The Interactive Explainer
The component below walks through the full pipeline, lets you simulate a print request, and shows the colour→printer decision logic in action.
Interactive explainer
Animated pipeline — click any step
TinkerCAD — Student design
Students design their 3D model in TinkerCAD on school iPads or Chromebooks, then export as a .3MF file and upload to the class Google Drive folder. No special software — just a browser tab.
The Same Pattern, Different Problems
This architecture — form → Apps Script → structured output → physical trigger — is reusable across school workflows that involve real-world equipment.
Lab equipment booking. Students submit a reservation form for microscopes, oscilloscopes, or chemistry lab stations. Apps Script checks a Sheets availability calendar, confirms or waitlists, sends a confirmation, and creates a calendar event.
Laser cutter queue. Same pipeline as the 3D printer, different MQTT endpoint. Add a material safety check: Gemini validates that the described material is safe to cut before the job is queued.
School radio scheduling. A weekly form collects episode pitches from student teams. Apps Script schedules the accepted pitches, assigns recording slots in Google Calendar, and sends reminders.
Equipment maintenance log. After each print job, the system logs filament used, print time, and any errors to a maintenance spreadsheet. When cumulative print hours approach the nozzle replacement threshold, the admin gets an automated email.
The pattern is always the same: structured input → automatic routing → physical or digital output → documented record. The teacher or student does one thing. The institution remembers everything.
A note on the Bambu API
The MQTT endpoints used in this project are community-documented, not officially published by Bambu Lab.

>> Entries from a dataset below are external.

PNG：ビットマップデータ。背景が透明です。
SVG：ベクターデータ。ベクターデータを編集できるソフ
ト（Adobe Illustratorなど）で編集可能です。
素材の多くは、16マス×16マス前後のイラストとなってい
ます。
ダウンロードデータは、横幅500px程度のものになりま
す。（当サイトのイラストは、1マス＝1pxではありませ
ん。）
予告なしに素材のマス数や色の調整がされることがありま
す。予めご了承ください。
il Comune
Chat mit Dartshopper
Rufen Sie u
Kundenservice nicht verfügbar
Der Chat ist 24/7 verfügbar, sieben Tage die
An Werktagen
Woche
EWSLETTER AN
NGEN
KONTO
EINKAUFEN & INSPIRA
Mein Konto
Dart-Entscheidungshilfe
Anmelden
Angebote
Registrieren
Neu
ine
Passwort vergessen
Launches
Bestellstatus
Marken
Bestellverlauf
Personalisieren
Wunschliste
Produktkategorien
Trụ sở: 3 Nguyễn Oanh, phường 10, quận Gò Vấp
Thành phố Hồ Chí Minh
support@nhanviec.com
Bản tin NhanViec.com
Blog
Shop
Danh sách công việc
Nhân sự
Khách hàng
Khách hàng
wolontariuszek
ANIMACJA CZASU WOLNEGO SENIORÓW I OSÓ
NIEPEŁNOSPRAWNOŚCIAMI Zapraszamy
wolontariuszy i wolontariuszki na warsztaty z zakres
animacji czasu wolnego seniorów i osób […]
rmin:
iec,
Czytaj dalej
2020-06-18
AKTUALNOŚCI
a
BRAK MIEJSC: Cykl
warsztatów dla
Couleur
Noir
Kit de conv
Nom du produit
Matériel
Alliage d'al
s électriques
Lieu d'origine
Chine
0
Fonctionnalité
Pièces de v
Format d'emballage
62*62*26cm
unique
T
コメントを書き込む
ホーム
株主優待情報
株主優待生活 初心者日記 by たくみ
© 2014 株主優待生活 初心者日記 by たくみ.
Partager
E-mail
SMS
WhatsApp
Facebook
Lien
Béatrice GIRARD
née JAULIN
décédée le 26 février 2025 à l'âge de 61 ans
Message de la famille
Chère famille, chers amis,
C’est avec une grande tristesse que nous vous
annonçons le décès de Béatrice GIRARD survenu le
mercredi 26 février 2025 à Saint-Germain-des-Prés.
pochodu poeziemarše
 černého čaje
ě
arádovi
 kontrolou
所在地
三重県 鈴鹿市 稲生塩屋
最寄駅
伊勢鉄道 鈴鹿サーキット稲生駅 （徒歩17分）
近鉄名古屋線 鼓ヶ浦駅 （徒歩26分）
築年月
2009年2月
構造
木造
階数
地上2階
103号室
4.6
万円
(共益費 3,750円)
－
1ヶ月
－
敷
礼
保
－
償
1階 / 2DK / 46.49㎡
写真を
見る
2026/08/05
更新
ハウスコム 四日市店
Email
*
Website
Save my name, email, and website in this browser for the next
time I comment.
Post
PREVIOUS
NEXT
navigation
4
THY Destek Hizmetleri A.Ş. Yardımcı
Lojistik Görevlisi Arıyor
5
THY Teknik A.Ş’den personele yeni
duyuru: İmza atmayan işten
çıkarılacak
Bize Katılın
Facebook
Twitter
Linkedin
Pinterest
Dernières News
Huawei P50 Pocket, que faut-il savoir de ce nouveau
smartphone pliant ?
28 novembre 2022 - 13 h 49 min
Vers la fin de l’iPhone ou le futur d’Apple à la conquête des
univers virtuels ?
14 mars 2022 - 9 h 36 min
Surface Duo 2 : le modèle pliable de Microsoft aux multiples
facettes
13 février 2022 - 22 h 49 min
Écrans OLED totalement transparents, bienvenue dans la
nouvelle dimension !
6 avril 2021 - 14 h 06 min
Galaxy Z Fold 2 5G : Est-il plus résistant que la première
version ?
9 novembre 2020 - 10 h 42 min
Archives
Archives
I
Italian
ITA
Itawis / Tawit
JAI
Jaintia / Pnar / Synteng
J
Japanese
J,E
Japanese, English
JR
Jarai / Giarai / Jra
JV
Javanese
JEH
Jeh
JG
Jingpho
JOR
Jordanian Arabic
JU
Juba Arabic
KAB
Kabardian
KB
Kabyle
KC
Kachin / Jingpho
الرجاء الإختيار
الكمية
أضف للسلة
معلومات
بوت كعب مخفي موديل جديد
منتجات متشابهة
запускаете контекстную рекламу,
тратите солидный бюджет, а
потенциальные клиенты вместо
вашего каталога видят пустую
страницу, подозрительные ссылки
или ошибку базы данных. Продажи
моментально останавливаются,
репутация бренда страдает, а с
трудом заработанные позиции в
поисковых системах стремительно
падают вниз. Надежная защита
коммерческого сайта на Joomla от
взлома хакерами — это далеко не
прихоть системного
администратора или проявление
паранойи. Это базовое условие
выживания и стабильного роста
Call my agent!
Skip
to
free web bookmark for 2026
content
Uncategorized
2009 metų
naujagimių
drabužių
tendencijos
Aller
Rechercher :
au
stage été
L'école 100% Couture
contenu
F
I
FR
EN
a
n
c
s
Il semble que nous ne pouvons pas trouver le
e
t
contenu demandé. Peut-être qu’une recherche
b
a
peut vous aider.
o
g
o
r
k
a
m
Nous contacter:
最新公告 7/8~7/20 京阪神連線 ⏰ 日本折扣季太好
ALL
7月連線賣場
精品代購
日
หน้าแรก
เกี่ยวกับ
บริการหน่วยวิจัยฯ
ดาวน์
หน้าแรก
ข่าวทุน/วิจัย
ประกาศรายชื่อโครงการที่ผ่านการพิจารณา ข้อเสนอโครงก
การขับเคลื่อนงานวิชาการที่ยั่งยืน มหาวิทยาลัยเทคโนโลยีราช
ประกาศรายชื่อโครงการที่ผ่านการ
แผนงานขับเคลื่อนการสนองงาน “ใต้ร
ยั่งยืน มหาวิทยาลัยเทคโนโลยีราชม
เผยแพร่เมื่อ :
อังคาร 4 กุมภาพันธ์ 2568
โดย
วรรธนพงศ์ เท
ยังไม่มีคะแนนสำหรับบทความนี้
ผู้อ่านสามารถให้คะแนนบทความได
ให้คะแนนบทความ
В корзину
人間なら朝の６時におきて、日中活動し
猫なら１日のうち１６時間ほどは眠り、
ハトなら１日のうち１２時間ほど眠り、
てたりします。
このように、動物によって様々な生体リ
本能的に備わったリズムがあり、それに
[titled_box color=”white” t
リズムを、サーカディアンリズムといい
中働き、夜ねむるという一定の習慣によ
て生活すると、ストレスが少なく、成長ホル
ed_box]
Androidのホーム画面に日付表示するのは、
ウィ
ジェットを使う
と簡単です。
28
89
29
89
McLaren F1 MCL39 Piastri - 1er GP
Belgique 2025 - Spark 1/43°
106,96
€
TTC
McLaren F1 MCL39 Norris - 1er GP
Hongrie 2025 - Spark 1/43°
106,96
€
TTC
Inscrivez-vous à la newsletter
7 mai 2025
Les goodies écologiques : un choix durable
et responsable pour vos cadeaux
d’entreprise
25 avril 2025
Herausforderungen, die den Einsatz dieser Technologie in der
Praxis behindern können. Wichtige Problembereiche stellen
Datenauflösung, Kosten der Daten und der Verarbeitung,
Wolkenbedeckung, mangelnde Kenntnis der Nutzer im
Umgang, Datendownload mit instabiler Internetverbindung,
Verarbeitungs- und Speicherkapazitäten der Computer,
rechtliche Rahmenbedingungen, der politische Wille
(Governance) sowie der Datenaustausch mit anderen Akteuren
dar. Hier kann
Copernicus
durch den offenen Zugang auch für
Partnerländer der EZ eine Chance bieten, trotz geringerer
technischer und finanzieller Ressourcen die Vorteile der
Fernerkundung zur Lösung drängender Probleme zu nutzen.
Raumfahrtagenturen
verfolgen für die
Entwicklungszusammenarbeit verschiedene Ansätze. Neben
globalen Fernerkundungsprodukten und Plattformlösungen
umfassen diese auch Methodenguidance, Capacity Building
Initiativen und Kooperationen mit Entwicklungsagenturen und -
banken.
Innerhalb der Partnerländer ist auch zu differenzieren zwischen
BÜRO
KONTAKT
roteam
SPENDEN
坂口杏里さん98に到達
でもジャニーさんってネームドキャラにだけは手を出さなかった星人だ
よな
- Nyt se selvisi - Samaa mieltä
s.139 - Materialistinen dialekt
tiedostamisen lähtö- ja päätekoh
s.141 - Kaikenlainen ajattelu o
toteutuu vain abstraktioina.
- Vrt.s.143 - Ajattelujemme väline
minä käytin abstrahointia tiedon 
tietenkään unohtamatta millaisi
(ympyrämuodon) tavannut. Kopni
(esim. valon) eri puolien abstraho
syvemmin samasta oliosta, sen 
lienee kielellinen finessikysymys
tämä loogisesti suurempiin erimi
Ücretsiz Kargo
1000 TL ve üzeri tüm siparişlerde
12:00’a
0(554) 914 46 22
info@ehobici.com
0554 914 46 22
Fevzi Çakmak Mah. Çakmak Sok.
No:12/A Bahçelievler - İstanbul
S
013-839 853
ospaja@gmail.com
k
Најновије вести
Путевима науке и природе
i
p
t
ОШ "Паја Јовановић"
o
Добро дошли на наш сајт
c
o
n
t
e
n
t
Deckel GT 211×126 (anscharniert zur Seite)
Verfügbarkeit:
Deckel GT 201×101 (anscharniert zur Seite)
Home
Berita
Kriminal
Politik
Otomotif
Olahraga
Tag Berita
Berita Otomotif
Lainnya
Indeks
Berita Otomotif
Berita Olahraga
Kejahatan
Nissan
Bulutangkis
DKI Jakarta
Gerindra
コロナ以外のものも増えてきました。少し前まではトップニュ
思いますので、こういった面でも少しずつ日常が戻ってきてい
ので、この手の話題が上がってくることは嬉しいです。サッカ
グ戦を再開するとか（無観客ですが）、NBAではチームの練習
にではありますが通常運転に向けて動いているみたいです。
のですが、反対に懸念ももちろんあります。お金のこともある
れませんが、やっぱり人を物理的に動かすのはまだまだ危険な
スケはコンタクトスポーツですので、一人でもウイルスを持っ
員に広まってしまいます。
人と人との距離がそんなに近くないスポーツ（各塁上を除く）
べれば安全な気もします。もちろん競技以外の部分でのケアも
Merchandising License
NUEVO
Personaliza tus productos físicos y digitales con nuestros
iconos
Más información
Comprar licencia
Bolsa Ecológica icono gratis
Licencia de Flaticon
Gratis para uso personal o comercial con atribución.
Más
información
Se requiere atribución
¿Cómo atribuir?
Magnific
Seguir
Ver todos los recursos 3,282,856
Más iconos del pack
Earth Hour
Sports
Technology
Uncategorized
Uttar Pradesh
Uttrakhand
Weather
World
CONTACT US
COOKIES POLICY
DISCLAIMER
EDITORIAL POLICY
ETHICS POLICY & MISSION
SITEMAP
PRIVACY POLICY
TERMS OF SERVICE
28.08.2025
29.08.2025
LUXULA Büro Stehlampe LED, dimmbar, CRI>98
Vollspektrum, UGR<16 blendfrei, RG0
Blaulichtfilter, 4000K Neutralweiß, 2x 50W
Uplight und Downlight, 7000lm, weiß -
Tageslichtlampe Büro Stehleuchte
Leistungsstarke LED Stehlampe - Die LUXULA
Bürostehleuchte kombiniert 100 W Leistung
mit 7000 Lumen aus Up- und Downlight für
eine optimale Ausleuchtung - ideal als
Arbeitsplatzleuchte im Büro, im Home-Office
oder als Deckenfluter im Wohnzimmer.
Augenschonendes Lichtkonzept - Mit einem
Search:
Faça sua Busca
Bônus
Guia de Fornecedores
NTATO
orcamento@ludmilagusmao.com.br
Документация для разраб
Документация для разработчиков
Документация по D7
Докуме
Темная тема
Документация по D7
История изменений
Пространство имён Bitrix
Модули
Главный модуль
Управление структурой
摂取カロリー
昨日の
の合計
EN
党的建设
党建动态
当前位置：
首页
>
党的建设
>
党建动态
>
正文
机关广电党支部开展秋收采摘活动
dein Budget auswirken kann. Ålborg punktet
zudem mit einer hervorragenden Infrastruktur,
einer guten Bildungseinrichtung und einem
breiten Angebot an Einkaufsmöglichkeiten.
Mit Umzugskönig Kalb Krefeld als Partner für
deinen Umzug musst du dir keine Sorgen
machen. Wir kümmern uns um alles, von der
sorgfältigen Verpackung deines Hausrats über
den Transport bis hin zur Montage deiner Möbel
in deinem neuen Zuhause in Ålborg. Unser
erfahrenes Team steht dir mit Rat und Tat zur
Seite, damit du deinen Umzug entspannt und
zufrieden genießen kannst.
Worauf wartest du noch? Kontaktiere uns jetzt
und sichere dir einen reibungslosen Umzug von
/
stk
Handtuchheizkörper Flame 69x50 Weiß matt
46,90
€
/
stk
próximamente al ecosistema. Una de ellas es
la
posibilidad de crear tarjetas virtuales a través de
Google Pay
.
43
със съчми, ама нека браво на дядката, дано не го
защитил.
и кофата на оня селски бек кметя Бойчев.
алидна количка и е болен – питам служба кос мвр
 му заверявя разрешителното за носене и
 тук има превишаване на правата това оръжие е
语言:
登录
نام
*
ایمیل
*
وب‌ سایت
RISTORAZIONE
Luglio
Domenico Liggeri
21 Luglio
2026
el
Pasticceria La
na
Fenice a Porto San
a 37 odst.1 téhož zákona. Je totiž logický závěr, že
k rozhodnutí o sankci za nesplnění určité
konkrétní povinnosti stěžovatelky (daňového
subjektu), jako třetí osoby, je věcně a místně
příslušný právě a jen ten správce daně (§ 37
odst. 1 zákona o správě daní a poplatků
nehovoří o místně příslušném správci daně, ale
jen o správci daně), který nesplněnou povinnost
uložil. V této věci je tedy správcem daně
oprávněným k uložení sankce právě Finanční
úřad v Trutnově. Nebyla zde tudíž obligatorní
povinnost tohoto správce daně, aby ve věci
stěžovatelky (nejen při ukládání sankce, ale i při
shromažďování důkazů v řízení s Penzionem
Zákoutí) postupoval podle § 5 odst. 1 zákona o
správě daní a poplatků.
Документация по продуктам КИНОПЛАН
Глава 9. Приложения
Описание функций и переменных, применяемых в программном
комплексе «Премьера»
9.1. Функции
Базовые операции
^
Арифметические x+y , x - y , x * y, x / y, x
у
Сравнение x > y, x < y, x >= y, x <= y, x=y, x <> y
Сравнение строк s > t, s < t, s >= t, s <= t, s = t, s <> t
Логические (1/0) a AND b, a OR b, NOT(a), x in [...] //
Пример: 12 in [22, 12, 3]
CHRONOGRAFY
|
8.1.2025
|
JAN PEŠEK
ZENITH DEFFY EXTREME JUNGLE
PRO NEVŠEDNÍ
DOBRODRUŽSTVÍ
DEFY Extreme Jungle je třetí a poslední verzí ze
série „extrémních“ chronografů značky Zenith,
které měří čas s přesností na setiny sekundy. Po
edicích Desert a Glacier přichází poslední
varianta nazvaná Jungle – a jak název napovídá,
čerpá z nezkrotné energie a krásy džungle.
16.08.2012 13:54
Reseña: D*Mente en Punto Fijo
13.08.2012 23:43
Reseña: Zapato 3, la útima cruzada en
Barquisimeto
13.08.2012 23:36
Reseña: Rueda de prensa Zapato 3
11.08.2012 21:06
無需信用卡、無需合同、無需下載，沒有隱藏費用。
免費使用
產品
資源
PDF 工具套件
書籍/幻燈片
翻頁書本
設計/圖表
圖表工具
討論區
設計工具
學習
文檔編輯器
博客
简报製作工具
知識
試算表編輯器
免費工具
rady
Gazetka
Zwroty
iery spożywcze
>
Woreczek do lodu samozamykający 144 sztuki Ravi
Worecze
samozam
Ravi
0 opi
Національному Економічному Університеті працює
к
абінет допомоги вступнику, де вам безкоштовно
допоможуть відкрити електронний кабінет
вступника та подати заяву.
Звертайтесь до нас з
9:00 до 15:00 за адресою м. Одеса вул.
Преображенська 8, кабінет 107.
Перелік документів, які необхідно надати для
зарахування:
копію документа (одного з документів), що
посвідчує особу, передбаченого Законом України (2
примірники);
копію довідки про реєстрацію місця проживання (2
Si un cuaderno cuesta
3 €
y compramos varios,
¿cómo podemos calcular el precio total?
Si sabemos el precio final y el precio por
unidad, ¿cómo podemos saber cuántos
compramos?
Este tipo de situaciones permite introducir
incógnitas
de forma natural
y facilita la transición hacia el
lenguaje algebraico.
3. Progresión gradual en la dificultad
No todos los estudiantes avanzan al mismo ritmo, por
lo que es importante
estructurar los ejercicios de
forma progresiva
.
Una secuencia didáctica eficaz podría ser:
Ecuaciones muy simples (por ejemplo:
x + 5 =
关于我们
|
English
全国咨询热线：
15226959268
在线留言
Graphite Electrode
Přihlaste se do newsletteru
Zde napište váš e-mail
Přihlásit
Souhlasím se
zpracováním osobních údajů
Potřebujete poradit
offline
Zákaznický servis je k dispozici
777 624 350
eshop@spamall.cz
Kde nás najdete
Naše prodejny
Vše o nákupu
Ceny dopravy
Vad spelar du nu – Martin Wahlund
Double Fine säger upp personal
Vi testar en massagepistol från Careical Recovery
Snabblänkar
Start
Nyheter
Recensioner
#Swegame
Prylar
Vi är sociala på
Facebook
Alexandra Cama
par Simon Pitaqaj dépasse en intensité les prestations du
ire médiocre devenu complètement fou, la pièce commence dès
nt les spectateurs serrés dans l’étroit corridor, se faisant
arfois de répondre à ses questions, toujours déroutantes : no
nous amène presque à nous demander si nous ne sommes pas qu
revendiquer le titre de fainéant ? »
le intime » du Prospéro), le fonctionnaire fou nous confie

They work reliably as of firmware versions 01.08.x and 01.09.x, but Bambu may change them without notice. The bridge is architected so that all Bambu-specific code lives in a single Python module — if the API changes, only that module needs updating. The Google Workspace layer is completely stable and unaffected by any changes on the Bambu side.
A note on AI and data
The prompt sent to Gemini contains a project name, a description, and a class name — never student ID numbers, photos, or personal data. The Gemini API key is stored in Apps Script Script Properties, never in code. Keep the description field focused on the project, not the student, and the system is GDPR-compliant by design.